Kesinlik eksikliği insan hayatının en büyük gerçeklerinden biridir. Eksik bilgi ile yaşarız. Bu belki eksiksiz bilginin mümkün olmamasından, belki mental kapasitemizin eksiksiz bilgiye ulaşmak için yetersiz olmasındadır.
Birçok şey, en başta gelecek, belirsizdir.
Üstünde oturduğum bu koltuktan kalkıp dışarı çıksam ve bahçenin sonuna kadar yürüsem geri dönebilecek miyim kimse bilemez. Bu birkaç yüz metrelik mesafede, bahçeye bir helikopter düşmesi dahil, bin bir şey olabilir.

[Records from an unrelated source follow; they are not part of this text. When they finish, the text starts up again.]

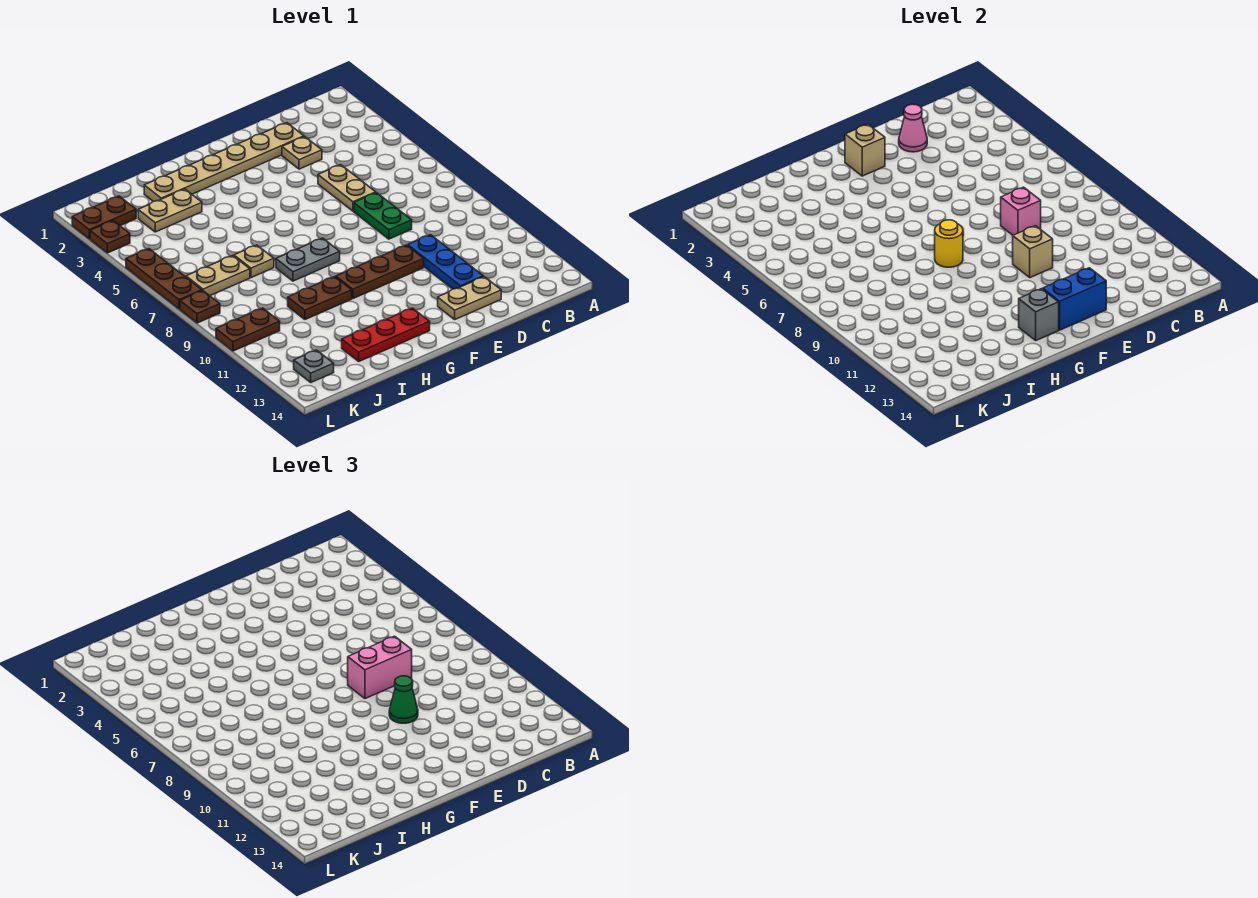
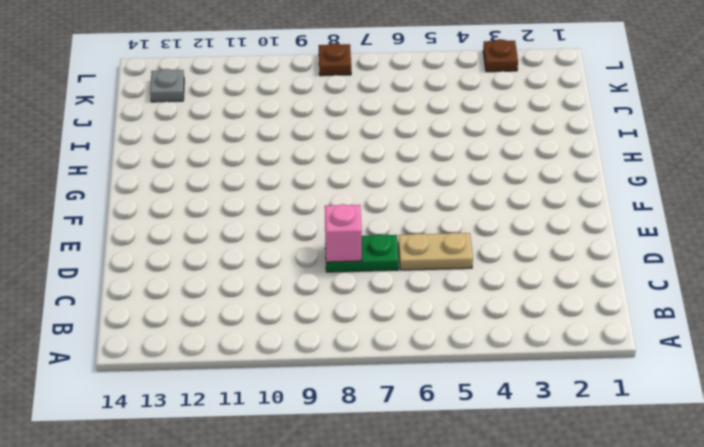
none -> tan plate D2:I2 level 1
none -> tan plate D3 level 1
none -> blue plate D10:D12 level 1

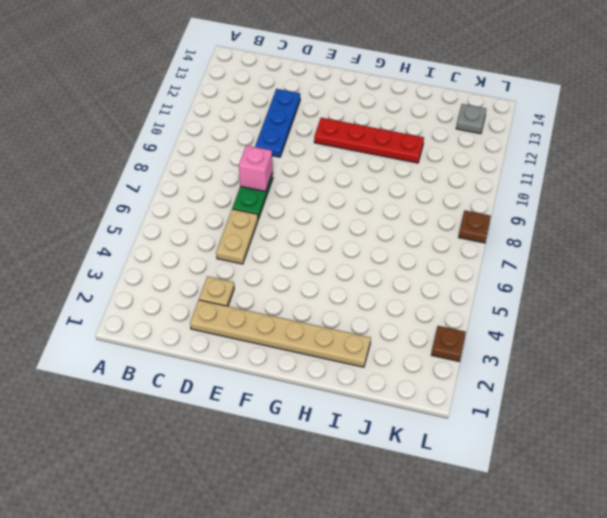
red plate F11:I11 level 1 -> none
none -> tan plate D13:E13 level 1
none -> brown plate E10:G10 level 1
none -> grey plate G8:H8 level 1

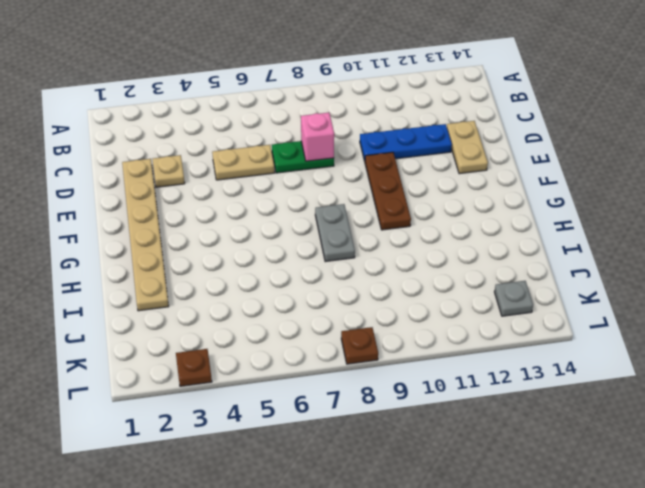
none -> red plate G13:I13 level 1
none -> brown plate H10:I10 level 1
none -> tan plate I3:J3 level 1

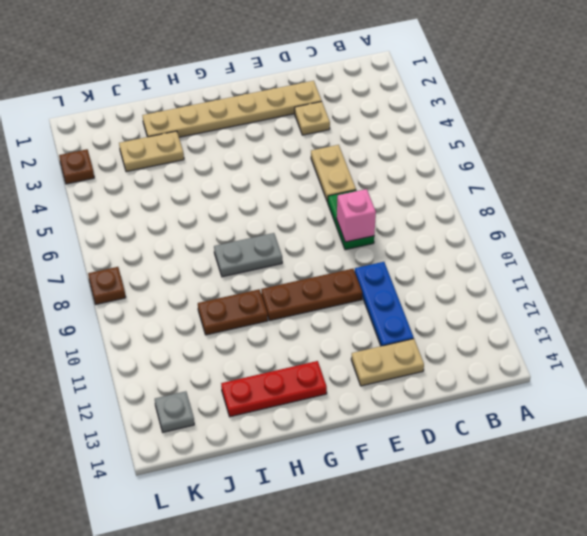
none -> tan plate I7 level 1
none -> tan plate J7:K7 level 1
none -> brown plate K2:L2 level 1

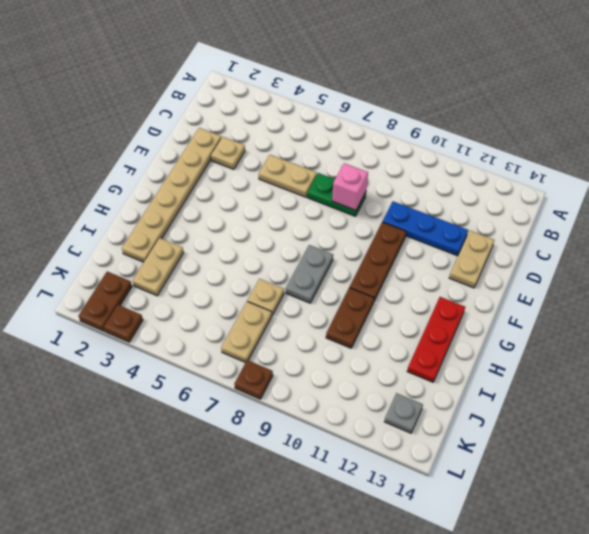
none -> brown plate K10:L10 level 1
none -> brown plate L5:L7 level 1
none -> pink cone D2 level 2

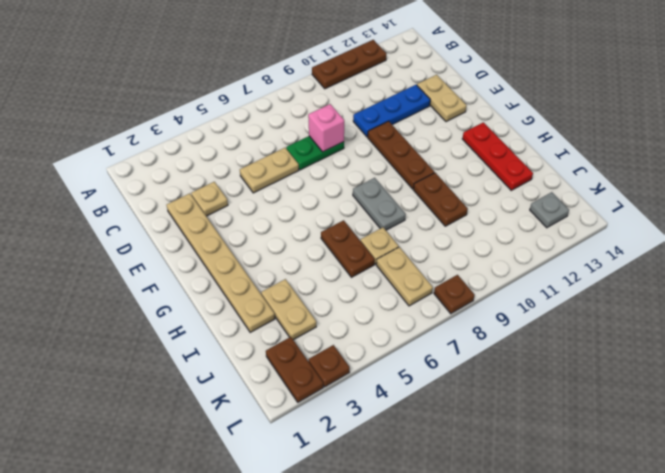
brown plate A10:A12 level 1 -> brown plate L5:L7 level 1
brown plate H6:I6 level 1 -> brown plate K10:L10 level 1
none -> pink cone D2 level 2
none -> tan brick E10 level 2
none -> blue brick E13:F13 level 2

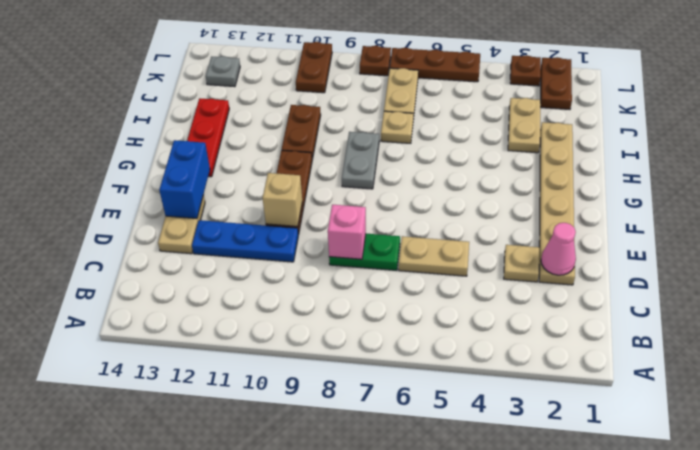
none -> tan brick F2 level 2
none -> yellow round brick G8 level 2
none -> grey brick G13 level 2

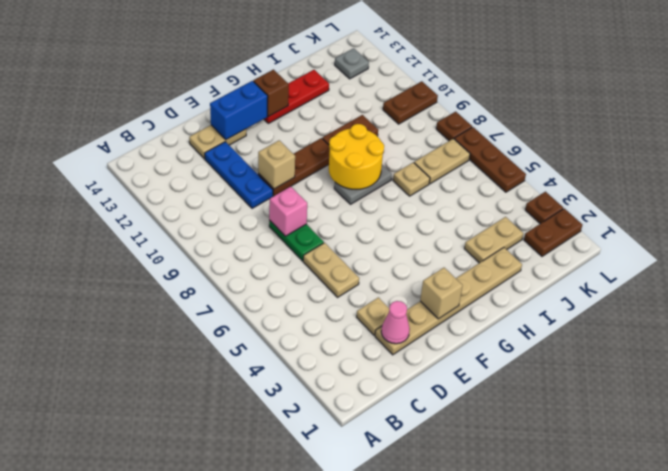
yellow round brick G8:H9 level 2 -> yellow round brick G8 level 2
brown brick G13 level 2 -> grey brick G13 level 2
none -> pink brick D8:E8 level 3
none -> green cone E10 level 3

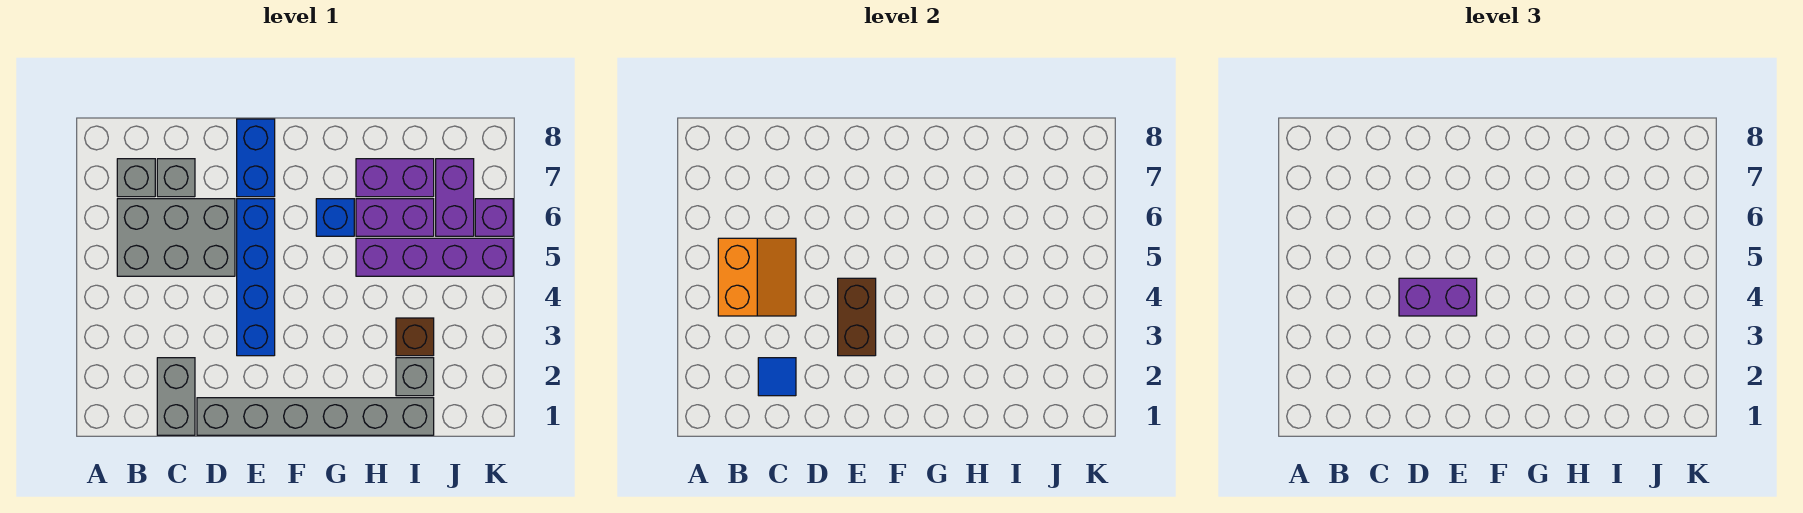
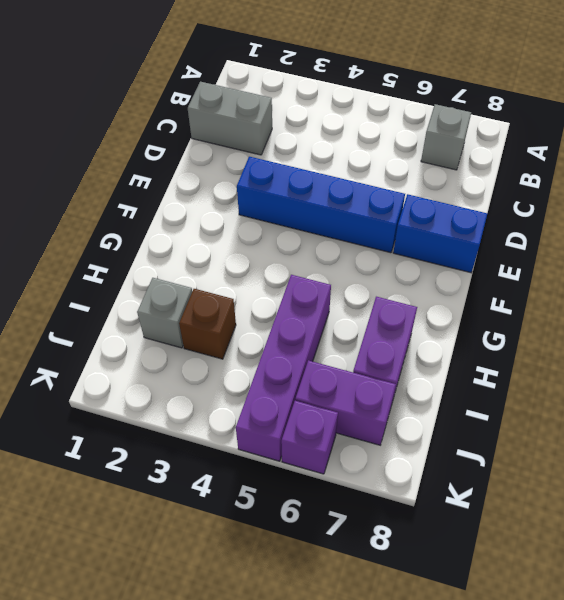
none -> grey brick B5:D6 level 1
none -> grey brick C7 level 1
none -> grey brick D1:I1 level 1

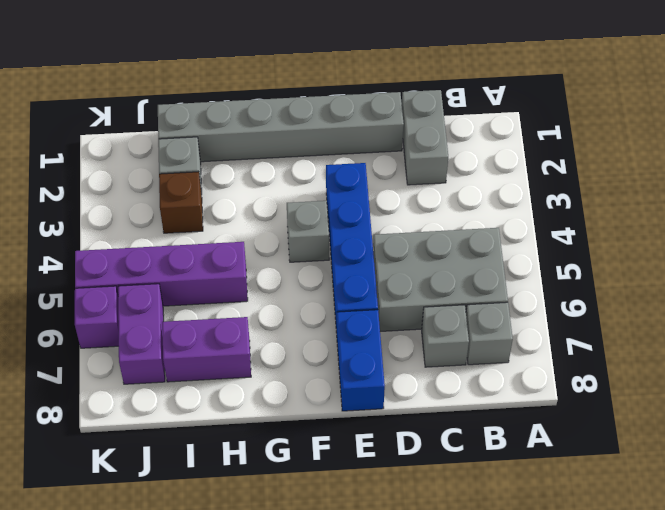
grey brick F4 level 1 -> none
none -> blue brick G6 level 1
none -> purple brick H6:I6 level 1
none -> orange slope B4:C5 level 2 top B

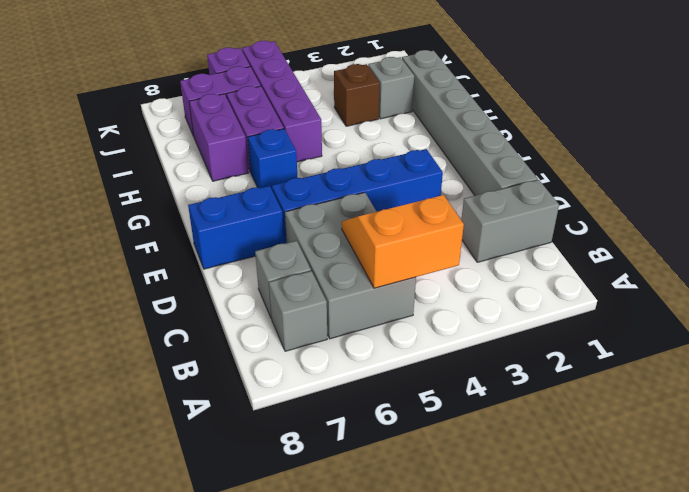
none -> blue tile C2 level 2
none -> brown brick E3:E4 level 2
none -> purple brick D4:E4 level 3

İnsanın yeni şeyler keşfetme yeteneği, onu diğer canlılardan ayıran belki de en önemli özelliğidir. Gariptir ki bu keşiflerle güçlendirdiğimiz en önemli yeteneğimiz kendimizi yok etme kapasitesidir. Ve bu kapasiteyi daha da güçlendirecek Yapay Zekâ, laboratuvarlarda canlı türleriyle oynama gibi buluş uğraşları son sürat devam ediyor.
Zekiyiz ama bilge değiliz.
Kâinatta, ne şekilde meydana gelmiş olursa olsun, bu tarife giren bir iki ayaklıya yer var mı?
Yakında öğreniriz.
Bu kadar karmaşık bir konu, ancak bu kadar basit anlatılabilirdi.